I’m just looking to say hi and get some support and advice to get me through this hard time
20-05-2026 01:04 AM - edited 20-05-2026 02:31 PM
20-05-2026 01:04 AM - edited 20-05-2026 02:31 PM
Hey there @Perindopril
Yes indeed they are tough and navigating the first few weeks as you adjust to the new situation is difficult, I am going through this as well and it’s the loss of the companionship and not having someone around that you have become accustomed to leaves a hole in your life that takes some time to adjust to. Filling the void with some supportive and understanding conversations such as this i think might be helpful for both of us as we transition to the new normal. I hope you are doing okay and i can assure you for whatever it’s worth you are not alone in this and time is a great healer as you adjust to the loss of someone who was a big presence in your life for better or for worse it’s an adjustment that takes a little time to process and fill the void with other fulfilling things. Not sure I have any answers or advice but I’m here with you going through the same thing and i can offer empathy and understanding of how hard it is to adjust but as i said time will lessen the impact as you adjust to the new reality.
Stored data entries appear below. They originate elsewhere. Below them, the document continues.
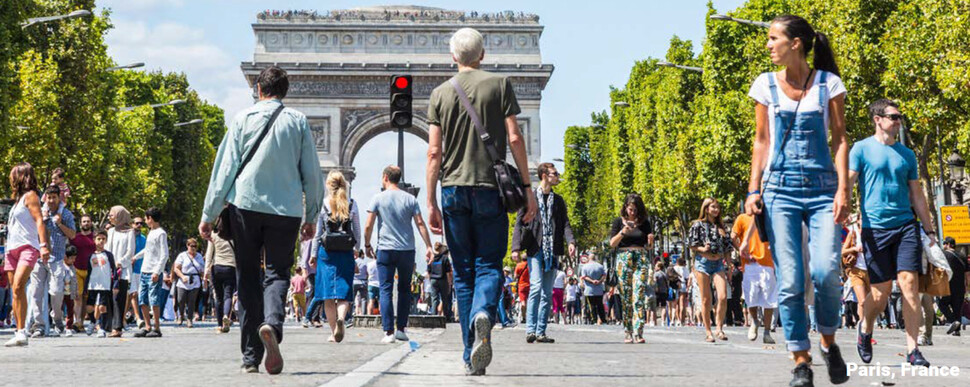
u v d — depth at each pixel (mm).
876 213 14461
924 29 44781
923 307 23188
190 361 13805
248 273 11695
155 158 98188
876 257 14477
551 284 21234
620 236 21188
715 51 67562
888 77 46281
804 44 9820
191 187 108000
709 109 68500
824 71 9922
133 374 11375
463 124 11203
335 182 20500
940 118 45031
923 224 14516
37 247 20016
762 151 9938
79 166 69688
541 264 21047
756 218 9914
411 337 22938
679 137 80312
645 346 19469
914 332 14305
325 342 20297
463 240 11227
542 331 21031
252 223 11633
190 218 107750
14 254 19891
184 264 35625
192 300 35656
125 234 26000
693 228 22984
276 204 11664
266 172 11711
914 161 14562
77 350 17500
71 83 67812
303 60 121062
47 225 26344
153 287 25766
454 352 15555
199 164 110250
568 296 67500
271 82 12094
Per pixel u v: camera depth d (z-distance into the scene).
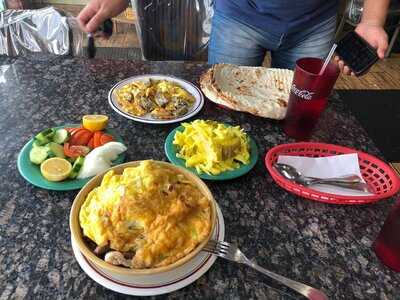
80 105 0.95
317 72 0.88
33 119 0.88
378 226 0.68
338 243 0.64
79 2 3.75
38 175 0.70
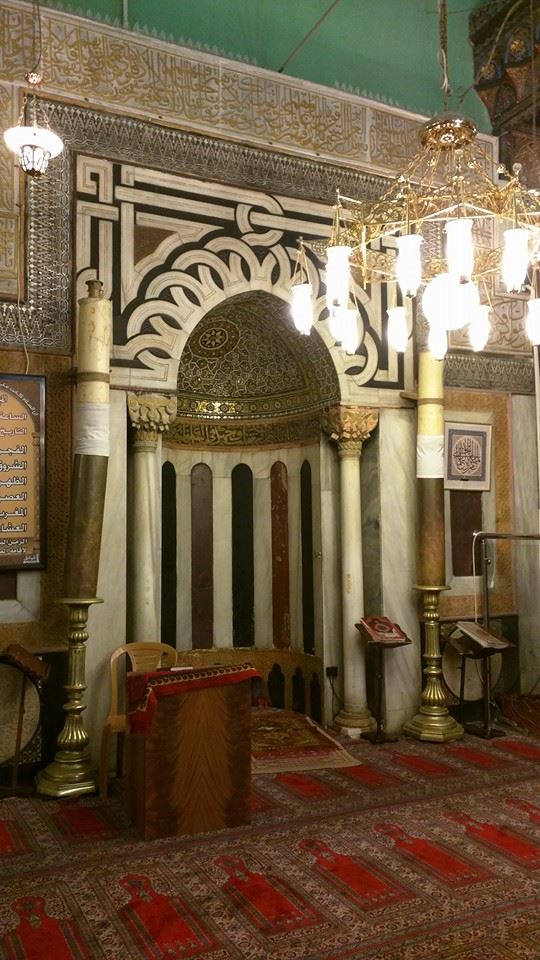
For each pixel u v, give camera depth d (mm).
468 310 3629
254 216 5488
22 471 4625
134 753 3893
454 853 3494
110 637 4754
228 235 5379
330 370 5766
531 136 6473
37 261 4773
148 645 4719
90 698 4660
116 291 4980
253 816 3986
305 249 5660
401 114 6168
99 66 5055
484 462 6254
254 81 5578
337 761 4949
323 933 2799
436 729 5453
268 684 6531
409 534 5863
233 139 5441
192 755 3777
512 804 4141
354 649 5664
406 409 5938
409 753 5172
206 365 6355
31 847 3588
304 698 6172
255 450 6672
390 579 5762
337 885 3184
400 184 4129
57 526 4723
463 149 3998
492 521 6285
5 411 4613
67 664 4684
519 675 6297
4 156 4742
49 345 4766
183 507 6375
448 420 6105
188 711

Hoping you are doing okay and sending my positive thoughts and best wishes to you.
20-05-2026 11:53 AM
20-05-2026 11:53 AM
Same here. Mine was only a short one this time, but first time I've been able to let myself be real with anyone in years. Got used to being together, then self-destructed and now trying to figure out how to exist again. After a few weeks of moping around and clinging on desperately trying to fix everything, finally had to accept I just sh*t the bed and can't go back. Gave up pretty well my whole life for it. Destroyed my mind and body by trying to be too many things for too many people. Lost myself completely. Thought I'd had a pretty good handle on my own mental health issues up to now. Now I can barely even say I know who I am. Trying to get back into a routine. Literally just signed up to this service. Even one day at a time feels like too much sometimes. More like one moment at a time for now.
Anyway,you're not alone. Everyone deserves someone. Good luck, and just keep swimming.